Economic headlines are buzzing: Australia’s economy is running hot in 2025. Unemployment is at record lows, wages are rising, and businesses are struggling to keep up with demand. But all that heat comes with risks—especially for households and small businesses. So what does it really mean when economists warn the economy is ‘overheating’? And how might it affect your wallet?
What Is an Overheated Economy?
An overheated economy occurs when growth is so rapid that demand outpaces supply. Think of it like an engine revving too hard for too long: things speed up, but the risk of breakdown grows. In Australia this year, several warning lights are flashing:
- Inflation: The Consumer Price Index (CPI) rose 4.2% year-on-year to March 2025, well above the Reserve Bank of Australia’s (RBA) 2–3% target range.
- Labour Shortages: Unemployment is below 3.5%, and the job vacancy rate remains elevated, putting upward pressure on wages.
- Asset Prices: Property prices in Sydney and Melbourne are up over 7% in the past 12 months, with share markets also notching record highs.
These are classic signs of an overheated economy: prices rising faster than incomes, businesses unable to find workers, and asset bubbles threatening to form.
How Did We Get Here? The Policy and Global Context
The roots of the current overheating can be traced to a mix of pandemic recovery, global trends, and policy decisions:
- Fiscal Stimulus: Federal and state governments injected billions into the economy in 2023–24, sustaining demand even as global conditions softened.
- Immigration Rebound: Net overseas migration surged in 2024, boosting population growth and demand for housing, services, and goods.
- Commodity Prices: Iron ore, coal, and LNG exports have been buoyant, flooding government coffers and supporting the AUD.
Meanwhile, the RBA has been playing catch-up.
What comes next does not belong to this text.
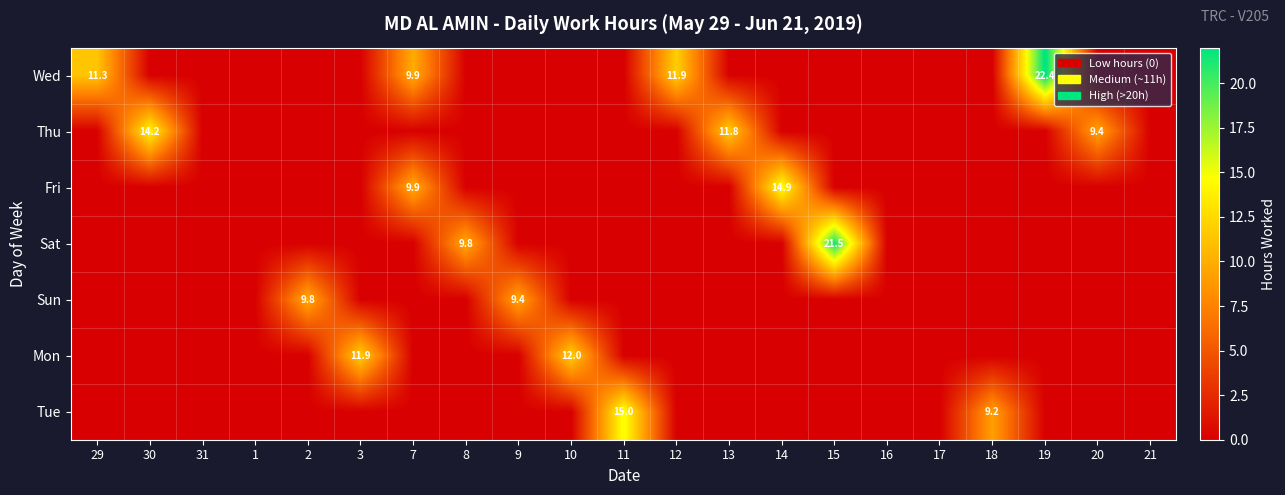

Is it true that Wed equals 9.9 at 7?

True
After rapid rate hikes in 2023, the cash rate plateaued at 4.6% in early 2025, but inflation has proven stubbornly persistent. Recent wage deals in the health and education sectors, alongside public sector pay rises, have added further momentum.
Impacts on Households and Investors
The effects of an overheated economy are felt everywhere—from supermarket aisles to mortgage statements:
- Cost of Living: Groceries, rents, and energy bills are all climbing. Core inflation (excluding volatile items) is still above 3.5%, squeezing household budgets.
- Interest Rates: The RBA has signalled it may need to tighten further if inflation doesn’t ease. This could mean higher home loan rates and repayments for borrowers.
- Asset Prices: Investors have enjoyed strong returns, but elevated prices come with higher risks—especially if the RBA pushes rates higher or if global shocks hit.
- Wages and Jobs: Workers are benefiting from stronger bargaining power and pay rises, but businesses (especially small ones) are struggling to hire and absorb cost increases.
For example, a two-income family in Melbourne with a $700,000 mortgage is now paying around $500 more per month than in 2022. Meanwhile, renters face record-low vacancy rates and double-digit rent increases in some suburbs.
What’s Next? Risks and Policy Responses for 2025
Australia’s overheating economy presents policymakers with a tough balancing act: cool inflation without triggering a hard landing. Here’s what to watch:
- Further RBA Rate Rises? The RBA’s May 2025 meeting minutes flagged the possibility of another 25–50 basis point hike if inflation remains sticky. That would further increase mortgage and business loan costs.
- Federal Budget Restraint: The 2025–26 budget included targeted spending cuts and a modest boost to infrastructure, aimed at cooling demand without derailing growth.
- Wage Growth vs. Productivity: Sustained wage rises are only sustainable if matched by productivity improvements. Otherwise, the risk of a wage-price spiral looms.
Globally, a slowdown in China or a sharp correction in US financial markets could quickly shift the equation. For now, most analysts expect Australia’s growth to moderate in late 2025, but risks remain elevated.
Key Takeaways for Australians
- Monitor your household budget closely—factor in the risk of further rate rises and rising living costs.
- For investors, consider portfolio diversification to manage asset price volatility.
- If you’re a business owner, review pricing, wage policies, and cash flow buffers to weather cost pressures.
- Stay alert to policy changes—the government and RBA may move quickly if conditions shift.